WHAT NEEDS TO BE DONE
Only the pictures should be left out; write out all other data exactly.

INFORMATION SHOWN
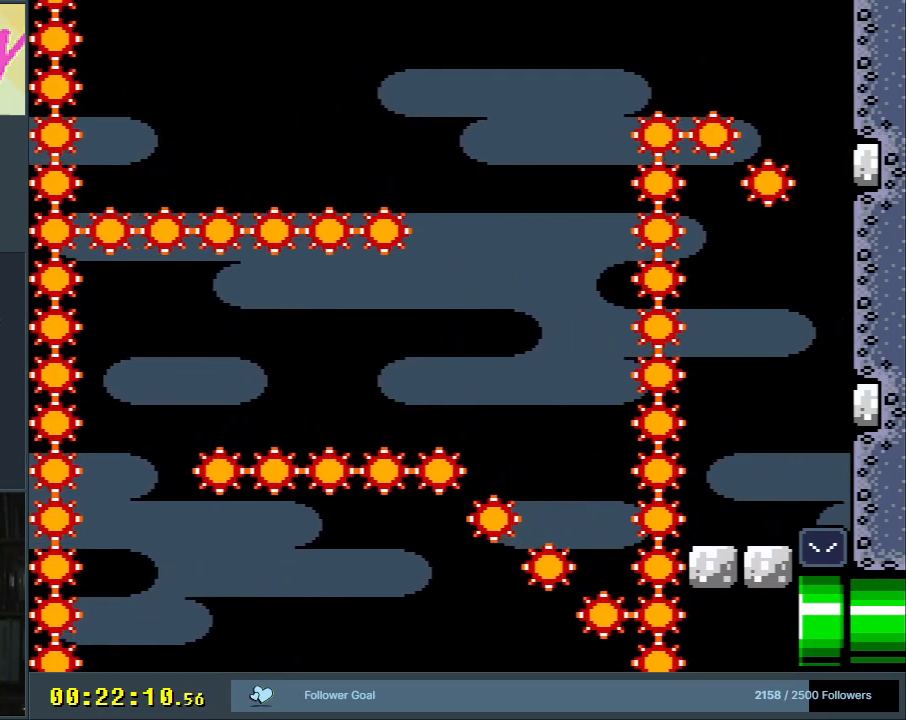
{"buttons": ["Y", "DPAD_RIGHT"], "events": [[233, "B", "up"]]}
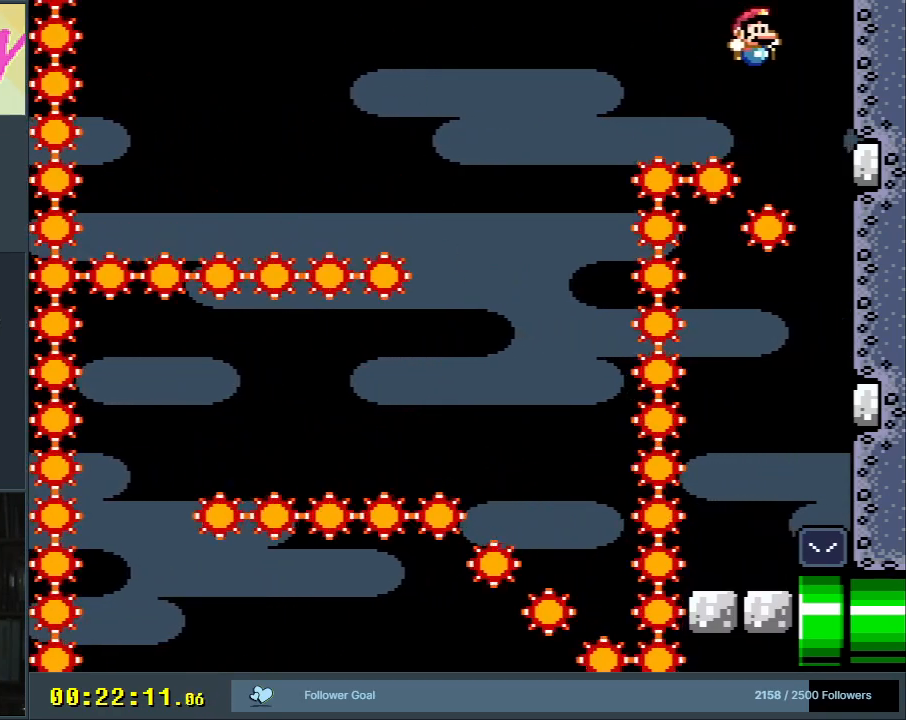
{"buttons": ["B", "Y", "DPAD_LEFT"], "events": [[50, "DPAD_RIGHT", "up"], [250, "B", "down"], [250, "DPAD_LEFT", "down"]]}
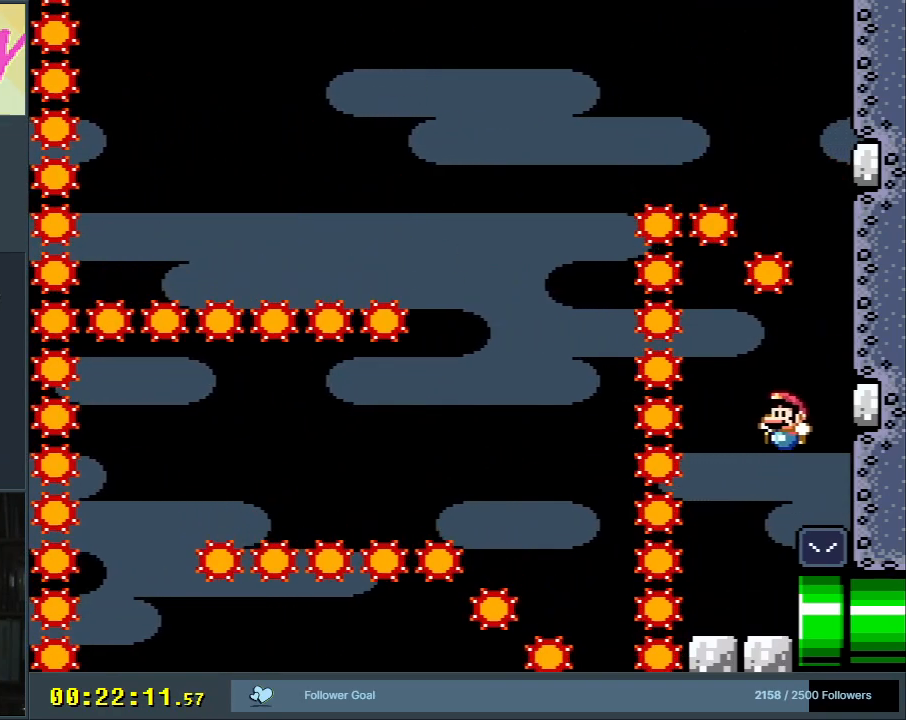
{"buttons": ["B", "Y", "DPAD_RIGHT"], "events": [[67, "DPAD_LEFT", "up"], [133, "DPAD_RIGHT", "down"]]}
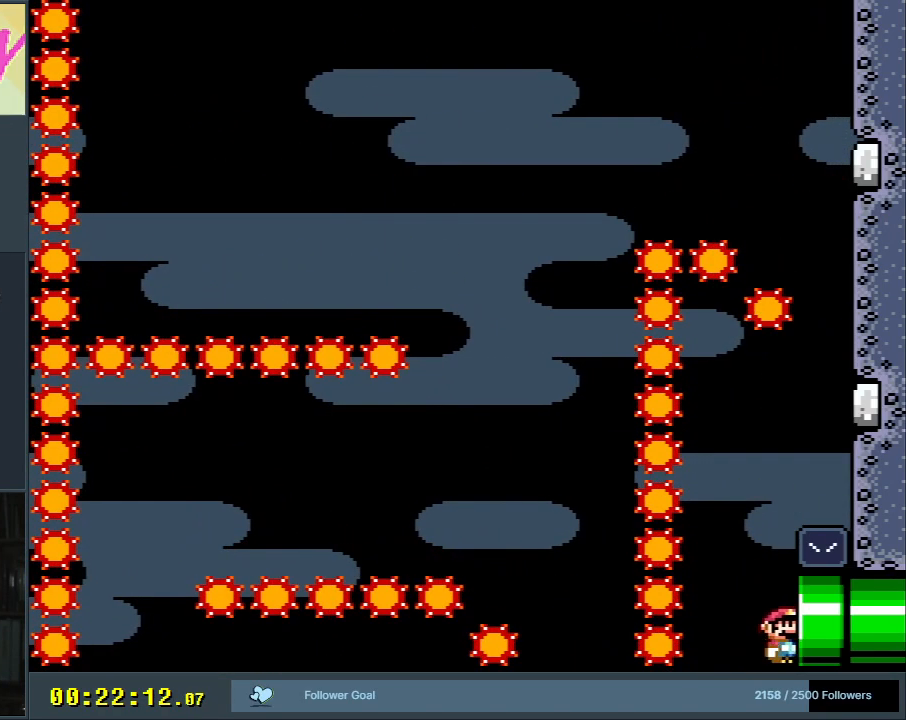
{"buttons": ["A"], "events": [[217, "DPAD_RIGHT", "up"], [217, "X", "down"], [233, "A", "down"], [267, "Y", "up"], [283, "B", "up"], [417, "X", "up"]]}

EXERCISE RESULT
{"buttons": ["Y", "DPAD_RIGHT"], "events": [[233, "B", "up"]]}
{"buttons": ["B", "Y", "DPAD_LEFT"], "events": [[50, "DPAD_RIGHT", "up"], [250, "B", "down"], [250, "DPAD_LEFT", "down"]]}
{"buttons": ["B", "Y", "DPAD_RIGHT"], "events": [[67, "DPAD_LEFT", "up"], [133, "DPAD_RIGHT", "down"]]}
{"buttons": ["A"], "events": [[217, "DPAD_RIGHT", "up"], [217, "X", "down"], [233, "A", "down"], [267, "Y", "up"], [283, "B", "up"], [417, "X", "up"]]}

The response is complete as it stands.